A function that computes the HVP for a given vector and the fixed dataset.

Note

The function assumes as a default that the data has a batch dimension.

Source code in laplax/curv/hessian.py
def create_hessian_mv(
    model_fn: ModelFn,  # type: ignore[reportRedeclaration]
    params: Params,
    data: Data,
    loss_fn: LossFn | str | Callable,
    *,
    num_curv_samples: Int | None = None,
    num_total_samples: Int | None = None,
    vmap_over_data: bool = True,
    **kwargs: Kwargs,
) -> Callable[[Params], Params]:
    r"""Computes the Hessian-vector product (HVP) for a model and loss fn. with data.

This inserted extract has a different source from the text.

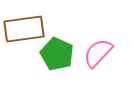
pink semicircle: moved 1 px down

    This function wraps :func: `create_hessian_mv_without_data`, fixing the dataset to
    produce a function that computes the HVP for the specified data.

    Mathematically:

    $$
    H \cdot v = \nabla^2 \mathcal{L}(f(x, \theta), y) \cdot v,
    $$

    where $\mathcal{L}$ is the combined loss function, $f$ is the model function, $x$ is
    the input, $y$ is the target, $\theta$ are the parameters, and $v$ is the input
    vector of the HVP.

    Args:
        model_fn: The model function to evaluate.
        params: The parameters of the model.
        data: A batch of input and target data.
        loss_fn: The loss function to apply. Supported options are:


            - `LossFn.MSE` for mean squared error.
            - `LossFn.BINARY_CROSS_ENTROPY` for binary cross-entropy loss.
            - `LossFn.CROSSENTROPY` for cross-entropy loss.
            - `LossFn.NONE` for no loss.
            - A custom callable loss function.

        num_curv_samples: Number of samples used to calculate the Hessian. Defaults to
            None, in which case it is inferred from `data` as its batch size. Note that
            for losses that contain sums even for a single input (e.g., pixel-wise
            semantic segmentation losses), this number is _not_ the batch size.
        num_total_samples: Number of total samples the model was trained on. See the
            remark in `num_ggn_samples`'s description. Defaults to None, in which case
            it is set to equal `num_ggn_samples`.
        vmap_over_data: Whether to vmap over the data. Defaults to True.
        **kwargs: Additional arguments.

    Returns:
        A function that computes the HVP for a given vector and the fixed dataset.

    Note:
        The function assumes as a default that the data has a batch dimension.
    """
    if num_curv_samples is None:
        num_curv_samples = data["input"].shape[0]

    if num_total_samples is None:
        num_total_samples = num_curv_samples

    curv_scaling_factor = num_total_samples / num_curv_samples

    hessian_mv = create_hessian_mv_without_data(
        model_fn=model_fn,
        params=params,
        loss_fn=loss_fn,
        factor=curv_scaling_factor,
        vmap_over_data=vmap_over_data,
        **kwargs,
    )

    def wrapped_hessian_mv(vec: Params) -> Params:
        return hessian_mv(vec, data)

    return wrapped_hessian_mv